Roma are believed to have migrated from India to Europe up to 1,000 years ago, bringing nomadic ways, dark skin, insular culture and strange customs that paved the way for permanent marginalization.
The Nazis considered the Roma racially inferior, grouping them with Jews and the disabled, and killed half a million in concentration camps in World War II.
Even today, much remains unclear about the Roma. There is no agreement even on their numbers in Europe. Estimates range from 7 million to 15 million, and 5 percent to 10 percent of the population in many Eastern European countries.

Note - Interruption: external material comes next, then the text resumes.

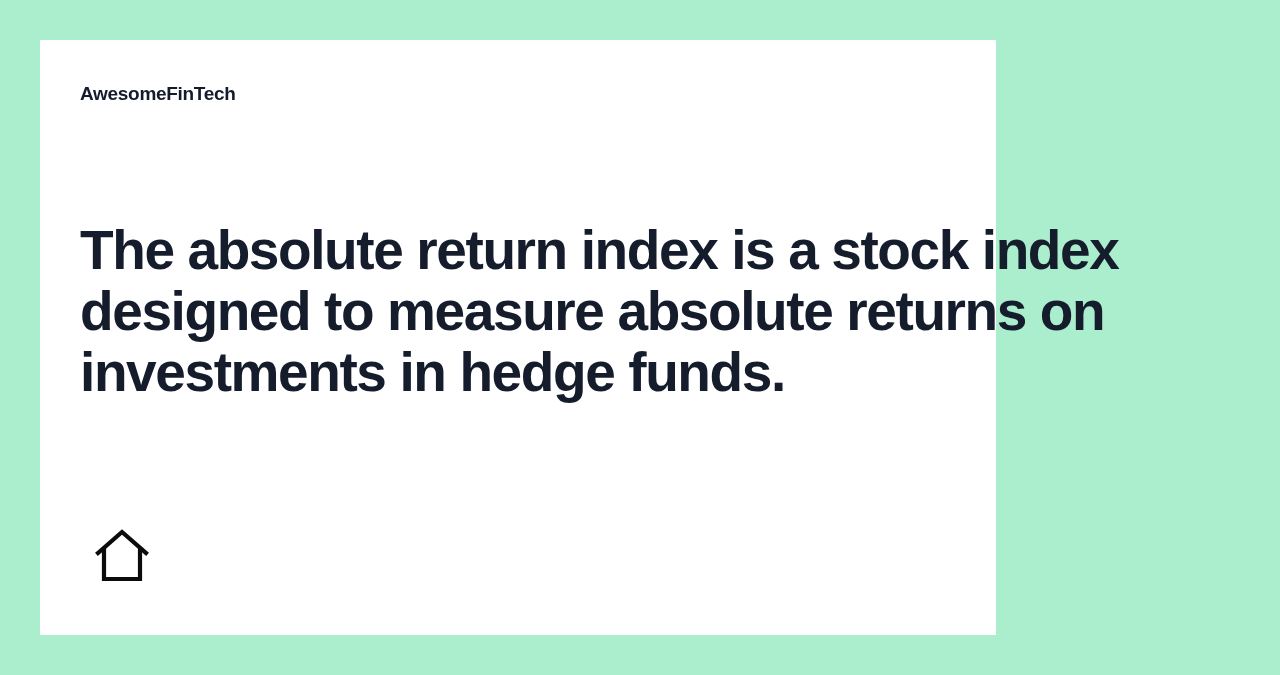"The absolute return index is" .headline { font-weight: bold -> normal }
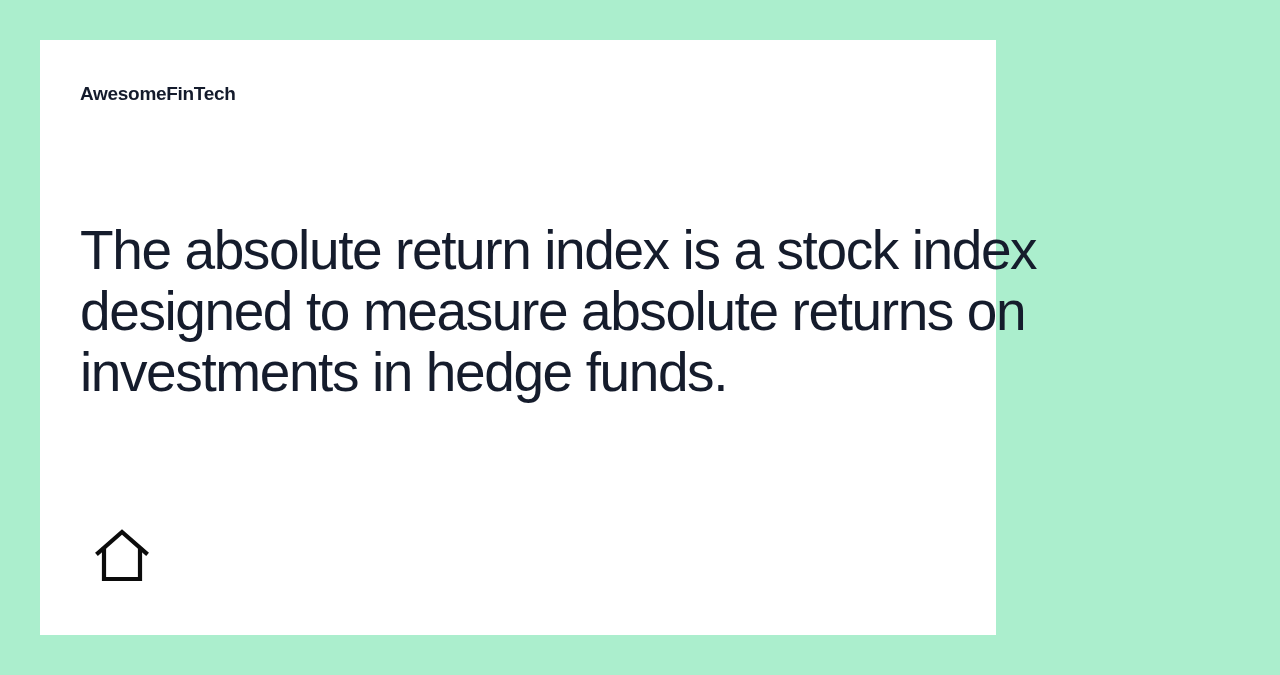"read more about 👇" div.read-more { html: none -> <div> <span>read more about</span><span>👇</span> </div> }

In Hungary, the struggle to desegregate schools has come here to Miskolc, one of the poorest regions in the European Union. Andras Ujlaky, president of the Chance for Children Foundation, a Hungarian group that focuses on Roma schooling, recently visited Roma community leaders here to discuss integration of a school near the neighborhood of scores of squalid buildings where Ms. Krappai lives.
Mr. Ujlaky drank instant coffee as he sat on a worn couch in the small, tidy home of a community leader and discussed plans for children to refuse to enroll in the all-Roma school nearby.
If the children have trouble transferring, he said, he plans to file a discrimination suit, hoping to prompt a procedural review that would close the Roma-only school.
"Now that the law is in place we should use it," Mr. Ujlaky said.